LACONIA — Belknap County Commissioner Dave DeVoy (R-Sanbornton) claims that fellow commissioner Richard Burchell (R-Gilmanton) is undermining efforts to develop a plan for a community corrections center by providing incorrect information on the size and cost of the project, which is still in the developmental stage.
DeVoy said that two options will be presented at a March 24 meeting with consultants from Alternative Solutions Associates, Inc., the firm the county hired for $40,000 to develop a program for a community corrections facility.
One would be for a 19,400-square-foot building and another for a 23,900-square-foot building, which based on a $200 per square foot anticipated cost, would bring the construction cost in at between $4 and $5 million, said DeVoy.
''The Community Corrections Center is not 30,000-square-feet or $8 million as reported in the paper,'' said DeVoy, who called on Burchell to cite the page and paragraph in the consultant's report which has those numbers.

Burchell provided those numbers at a solo meeting he had with the press following a March 2 commissioner's meeting at which he was apparently ousted as chairman by DeVoy and commissioner Hunter Taylor (R-Alton).

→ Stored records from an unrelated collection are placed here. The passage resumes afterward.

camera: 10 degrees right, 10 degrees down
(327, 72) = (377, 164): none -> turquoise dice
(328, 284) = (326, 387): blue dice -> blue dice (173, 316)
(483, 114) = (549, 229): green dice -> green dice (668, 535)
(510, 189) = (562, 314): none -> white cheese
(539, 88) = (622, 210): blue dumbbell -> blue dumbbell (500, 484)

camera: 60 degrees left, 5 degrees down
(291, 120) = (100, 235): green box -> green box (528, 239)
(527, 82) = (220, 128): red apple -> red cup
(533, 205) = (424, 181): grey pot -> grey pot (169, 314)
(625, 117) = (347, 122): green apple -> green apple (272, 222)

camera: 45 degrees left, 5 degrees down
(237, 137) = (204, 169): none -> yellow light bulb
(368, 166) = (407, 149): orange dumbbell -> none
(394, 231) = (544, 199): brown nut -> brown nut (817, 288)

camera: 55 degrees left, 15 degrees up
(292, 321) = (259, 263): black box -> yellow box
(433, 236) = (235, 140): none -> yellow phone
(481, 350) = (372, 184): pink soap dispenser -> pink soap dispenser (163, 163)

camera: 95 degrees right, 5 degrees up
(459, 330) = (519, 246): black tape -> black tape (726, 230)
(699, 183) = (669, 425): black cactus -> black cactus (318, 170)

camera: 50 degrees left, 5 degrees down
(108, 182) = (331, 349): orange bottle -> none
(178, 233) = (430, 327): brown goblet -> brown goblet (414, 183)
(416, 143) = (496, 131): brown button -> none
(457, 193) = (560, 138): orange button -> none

DeVoy wrote in an e-mail to Burchell: ''very disappointed you demanded you deal directly with the consultant with the sole purpose of undermining everyone's efforts.''
Burchell replied in an e-mail addressed to DeVoy, calling him the "vice chair" and answering, ''I have not undermined anyone or anything''. He maintained that the information which he made available to the press came from the ''Go to Meeting'' with the consultants on Feb. 27 ''at the same time that I was being maligned for not being engaged.''
Burchell said at the March 2 briefing a community corrections facility would cost between $7 and $8 million and would require between seven and 10 new staff members and suggested it would be less expensive for the county in the long run to build a $14 million jail along traditional lines because there would be a minimal staffing increase which would hold down future staffing costs compared to what it would cost for a community corrections facility.
Burchell expressed skepticism that there was an appetite in the county for spending the amount of money he thinks it will take to build and staff an inmate rehabilitation and education center. He also pointed out that the space estimates developed by the consultant for a 23,941-square-foot facility needed a multiplier for corridors, mechanical spaces and thickness of walls which would add 30 percent to square footage..
The roughly outlined community corrections facility plan for the county would see 30 treatment beds, 20 for men and 10 for women, and 34 work release beds, 24 for men and 10 for women. The new facility, which would be built next to the current jail and possibly connected to it, would be of heavy commercial grade construction, several steps below the type of construction needed for a secure jail facility.
The e-mails between Burchell and DeVoy have been widely circulated to all members of the county convention, whom DeVoy has invited to attend the March 24 meeting with the commissioners and consultants.